ピアノバー かくれんぼ

ピアノバー かくれんぼ
ピアノバー かくれんぼ

どのような店か気になるけれど、なかなか敷居をまたぎづらいところのひとつに“ミュージックバー”がある。音楽を奏でる楽器がピアノともなると、ますますの高級感をおぼえてしまい、「自分みたいに詳しくない者が入店してもよいものだろうか」と、つい二の足を踏んでしまう。

そんな不安をやさしく払拭してくれる店がある。人形町は甘酒横町の交差点角にある「ピアノバー かくれんぼ」。このところ店の入れ替わりが多く見られる人形町において約20年の間、ファンに支えられて営業を続けている。

ピアノバー かくれんぼ
ピアノバー かくれんぼ

エレベーターで6階まで上がり、扉が開くと、すぐに落ち着いた異空間が広がる。照明を落とした店内は深めのブラウンで統一され、大人の雰囲気。しかし、すぐに「いらっしゃいませ」と、オーナーのあたたかいあいさつが。緊張がほぐれていく瞬間だ。

甘酒横町の交差点の夜景が見えるテーブル席には、若いカップルが腰を下ろしている。ホームページか何かを見て予約してきたそうで、入店は初めてのもよう。この二人も、きっと同じような緊張を感じているに違いない。

ピアノバー かくれんぼ
ピアノバー かくれんぼ

お目当ての演奏タイムは、1回目がだいたい20:00から、2回目が21:00から、3回目が22:00から、4回目が23:00から。最初の回まで時間があるので、とりあえずドリンクとフードを注文する。

かくれんぼのアルコールメニューは、シングルモルトが充実している。スタンダードなものから味わいのユニークな変わり種まで、ラインアップは多種多彩だ。

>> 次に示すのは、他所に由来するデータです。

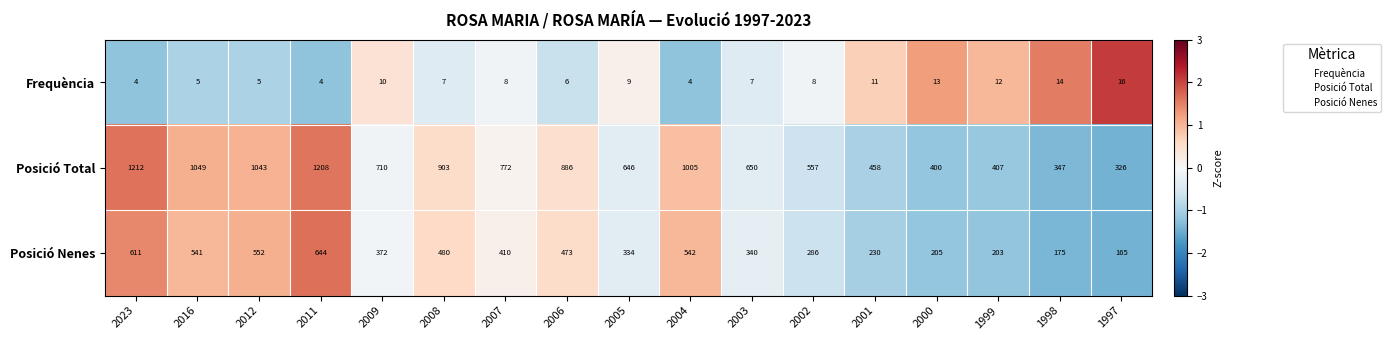

What is the difference between the highest and lowest values at 2016?

1044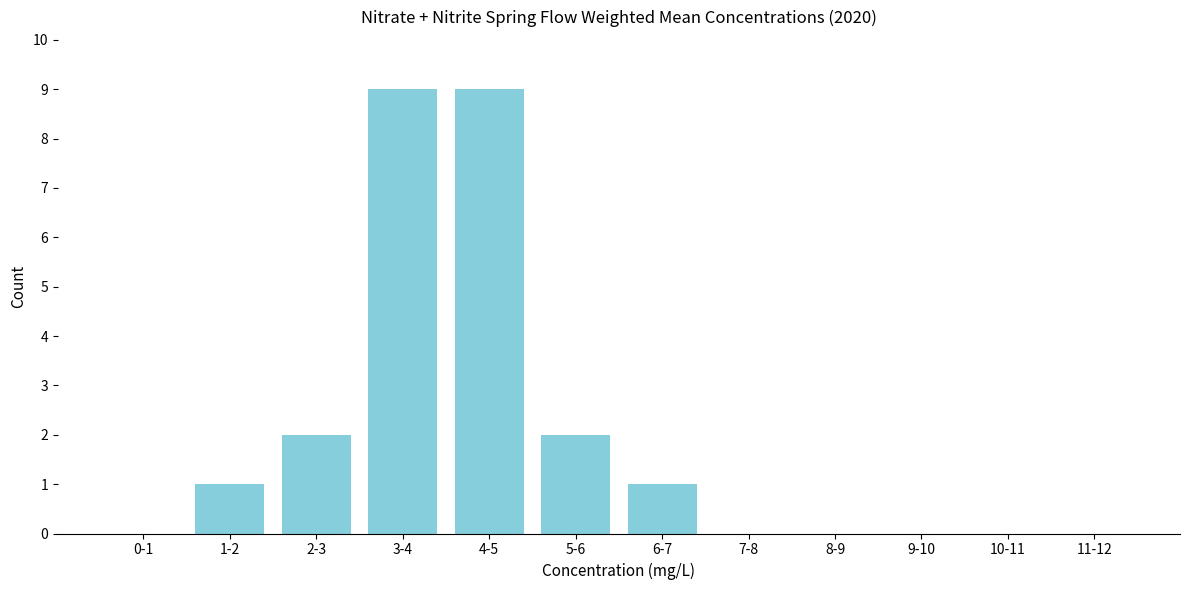

Reading left to right, extract all data points from this chart.

0-1=0	1-2=1	2-3=2	3-4=9	4-5=9	5-6=2	6-7=1	7-8=0	8-9=0	9-10=0	10-11=0	11-12=0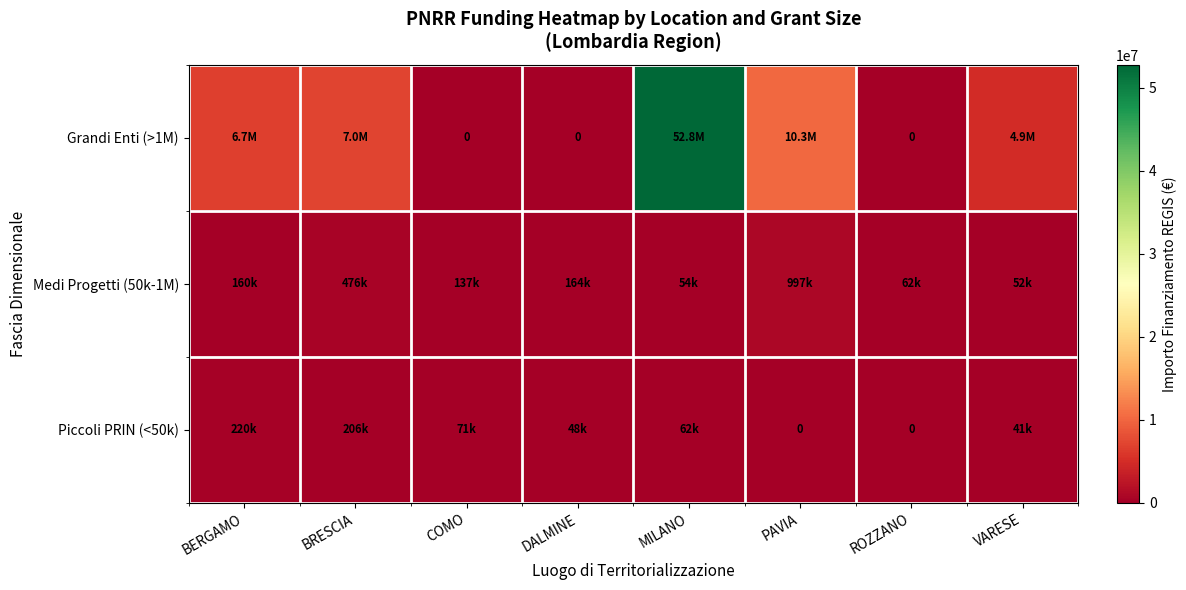

Is the value of Medi Progetti (50k-1M) at MILANO greater than the value of Piccoli PRIN (<50k) at MILANO?

No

アルコールには弱いがピアノバーで音楽とともに“酔う”ことを楽しみたい人には、カクテルもある。「アルコールは薄めに」「柑橘類のテイストで」などとリクエストすると、それに沿ったものを作ってもらえる。ピアノ脇のカウンターで飲むカクテルは、きっと格別だ。

ピアノバー かくれんぼ
ピアノバー かくれんぼ

しかし、まずはシングルモルトで行ってみたい。飲んだことはあるが、そう詳しくはないので、オーナーに特徴などを教えてもらいながら味わっていく。説明を聞くと、有名銘柄「マッカラン」を皮切りに「タリスカー」や「アーベドッグ」など、それぞれのシングルモルトの持つ個性がよりはっきり体得できて、楽しさも倍増だ。なるほど、ピアノバーに親しむ近道は、わからないことがあれば気軽に尋ねてみることかもしれない。

ピアノバー かくれんぼ
ピアノバー かくれんぼ

つまみに選んだのは、名前を見ただけではどのような料理なのかわからなかった、新作の「豆腐とあげ玉の塩こしょう」。やさしい色合いの一皿だが、あげ玉が袋菓子のスナックのような味わいを持ち、想像以上に箸が進む。豆腐という日本の食材ながら、味付けが塩とこしょうなので、和の酒でも、このシングルモルトのような洋の酒にも合う。

ピアノバー かくれんぼ
ピアノバー かくれんぼ

意外な組み合わせにうなりながらメニューを見ていると、目についたのは「すいとん」の文字。ピアノバーで、すいとん……? なんという自由な取り合わせなのだろう。このようなアットホームなピアノバーは、日本広しといえど、このかくれんぼくらいしかないかもしれない。